Radel was a regular cocaine user and buyer, though occasionally he shared it with others, according to court documents. The FBI and DEA agents who orchestrated the sting had obtained Radel's name during a larger cocaine trafficking investigation.
Two weeks later, Radel was charged with possession of cocaine. On Wednesday, he pleaded guilty and was sentenced to one year of probation. According to the House Ethics Committee, Radel appears to be the only sitting congressman to be convicted of cocaine use, NBC News reports.
"Today's guilty plea emerges from a broader narcotics investigation that brought to light information that a sitting member of Congress was routinely using and buying cocaine. Once this information was confirmed, law enforcement could not ignore this illegal conduct," U.S. Attorney Ronald Machen said in a statement.

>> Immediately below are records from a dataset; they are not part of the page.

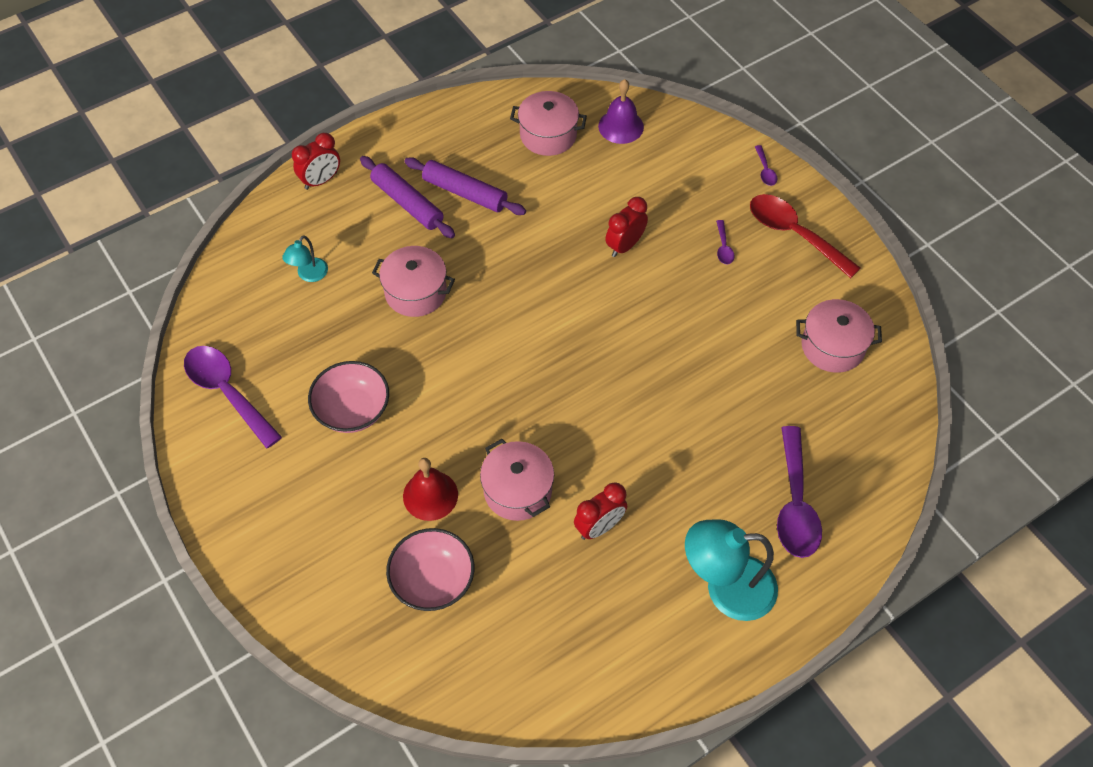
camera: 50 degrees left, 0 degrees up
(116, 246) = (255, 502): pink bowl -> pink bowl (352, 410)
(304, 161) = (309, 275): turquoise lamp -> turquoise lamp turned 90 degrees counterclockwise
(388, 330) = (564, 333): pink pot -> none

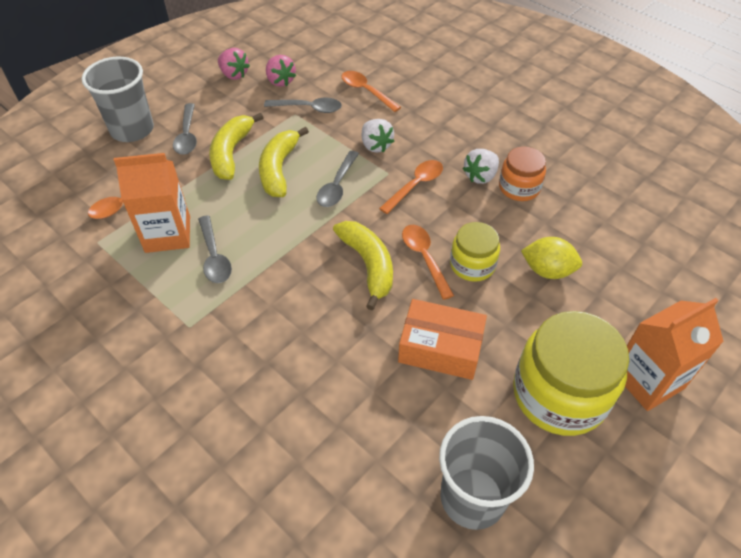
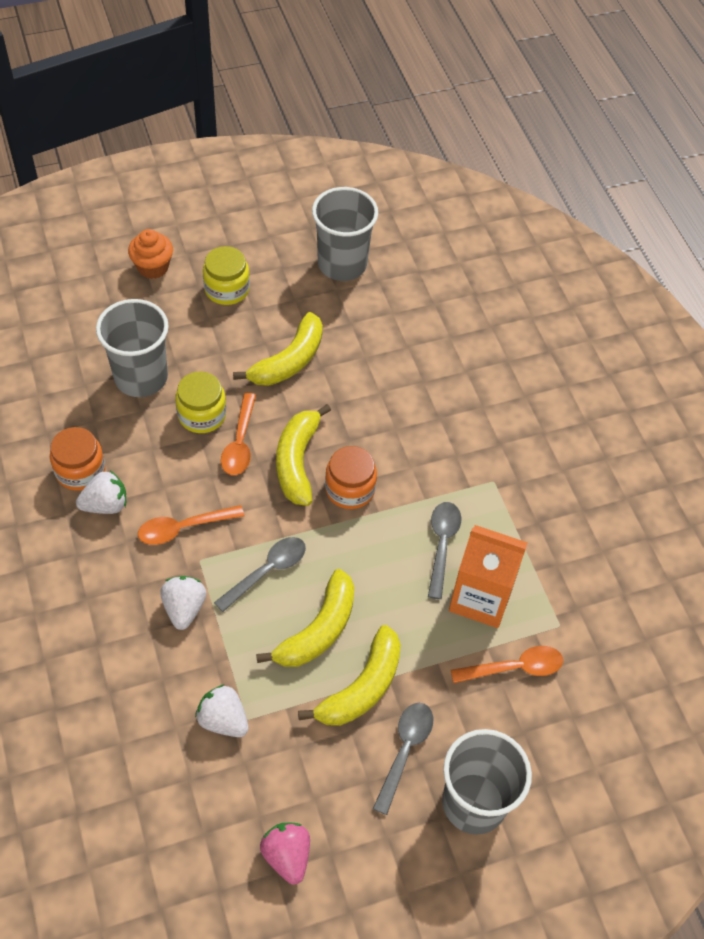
camera: 155 degrees left, 5 degrees up
(280, 81) = (229, 801): pink strawberry -> none
(308, 108) = (223, 720): grey spoon -> white strawberry
(312, 264) = (350, 489): none -> orange jar
(366, 91) = (127, 713): orange spoon -> none
(440, 348) = (289, 361): orange box -> yellow banana
(547, 270) = (141, 377): yellow lemon -> grey cup
(559, 394) = (227, 289): yellow jar -> yellow jar, size x0.56
(647, 380) = (153, 267): orange carton -> orange cupcake

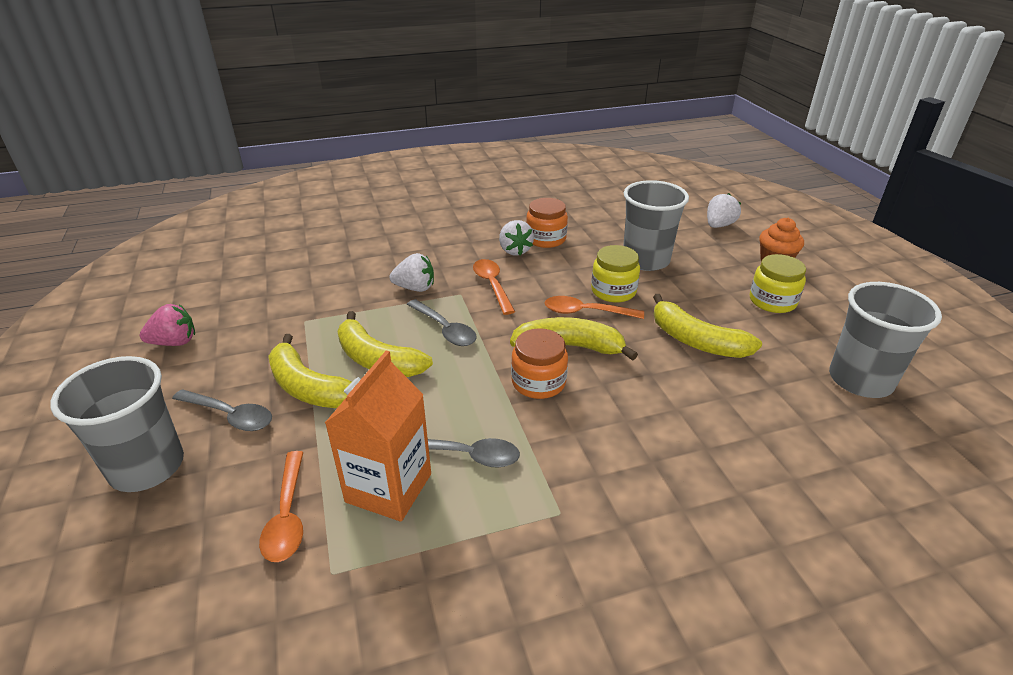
camera: 95 degrees right, 20 degrees down
(223, 720) = (308, 309): white strawberry -> white strawberry (719, 225)

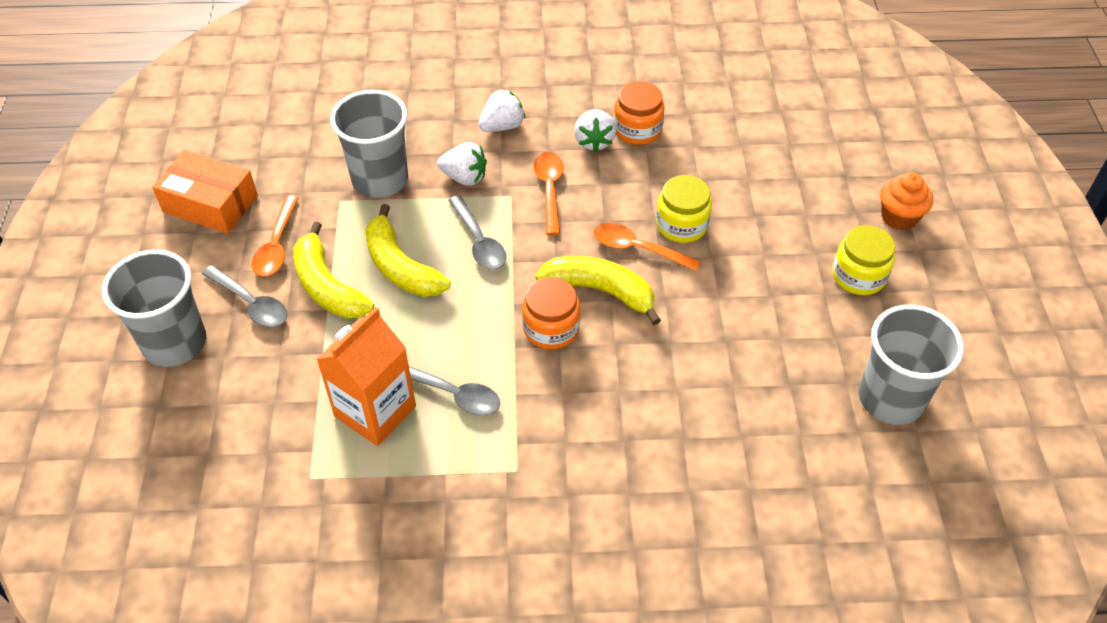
camera: 15 degrees right, 15 degrees up
(175, 342) = (210, 204): pink strawberry -> orange box
(287, 515) = (284, 418): orange spoon -> orange spoon (277, 245)
(646, 260) = (741, 186): grey cup -> grey cup (380, 179)
(696, 341) = (740, 312): yellow banana -> none
(719, 225) = (862, 146): white strawberry -> white strawberry (502, 126)

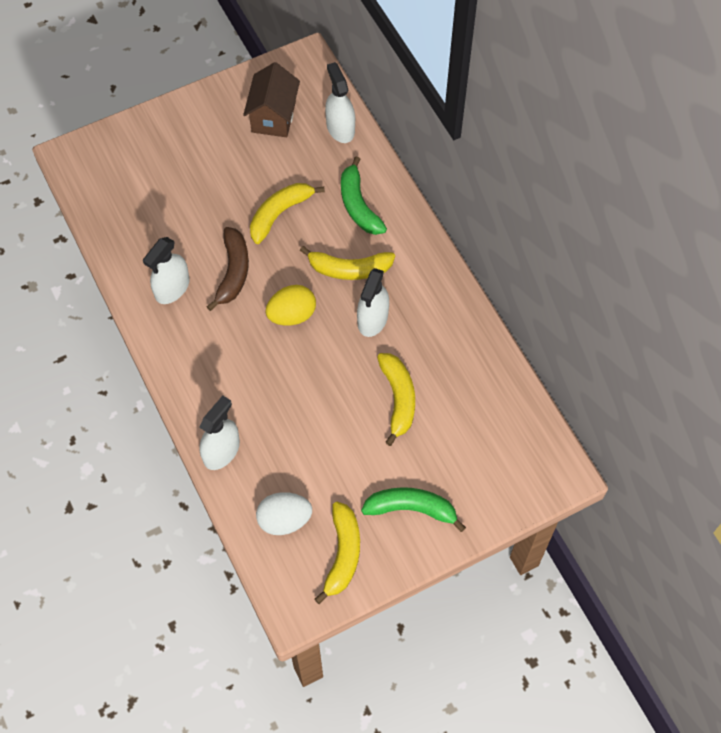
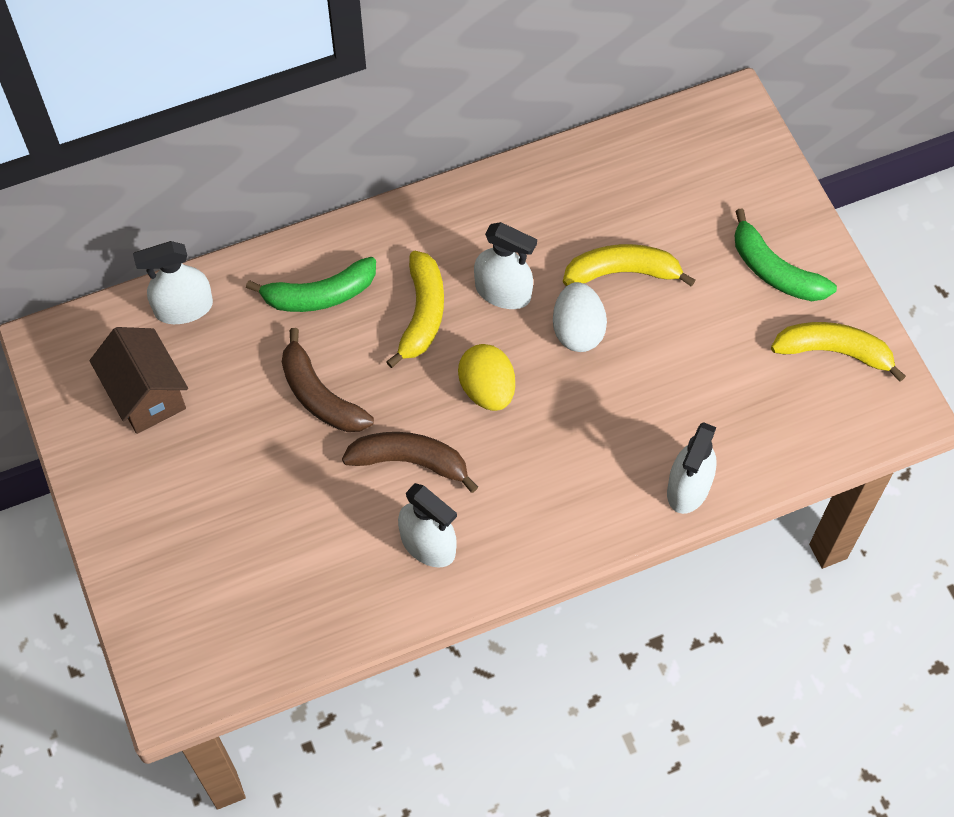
camera: 85 degrees left, 0 degrees up
(221, 451) = (688, 487): white spray bottle -> white spray bottle turned 105 degrees counterclockwise
(273, 117) = (146, 395): brown house -> brown house turned 45 degrees clockwise
(279, 214) = (320, 396): yellow banana -> brown banana
(284, 520) = (787, 415): white egg -> white egg (577, 330)
(411, 509) = (775, 271): green banana -> green banana turned 60 degrees counterclockwise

Radel, 37, apologized Tuesday in a statement.
“I'm profoundly sorry to let down my family, particularly my wife and son, and the people of Southwest Florida. I struggle with the disease of alcoholism, and this led to an extremely irresponsible choice,” he said.
"I'm deeply disappointed in Congressman Radel's choices,” Florida’s Republican Party chairman Lenny Curry said. “I am glad that he is seeking help."
Radel was a prolific user of social media, Twitter and Vine. There were a half dozen tweets on the day of his arrest, Oct. 29, including this one.
Radel was elected last fall with tea-party backing. He describes himself as a “hip-hop conservative,” and was profiled by All In with Chris Hayes, with the show reporting that Radel sees a hidden conservative message in Public Enemy’s “Fight the Power.”
House Speaker john Boehner's office weighed in with a brief statement on Tuesday. “Members of Congress should be held to the highest standards, and the alleged crime will be handled by the courts. Beyond that, this is between Rep. Radel, his family, and his constituents,” Boehner spokesman Michael Steel said.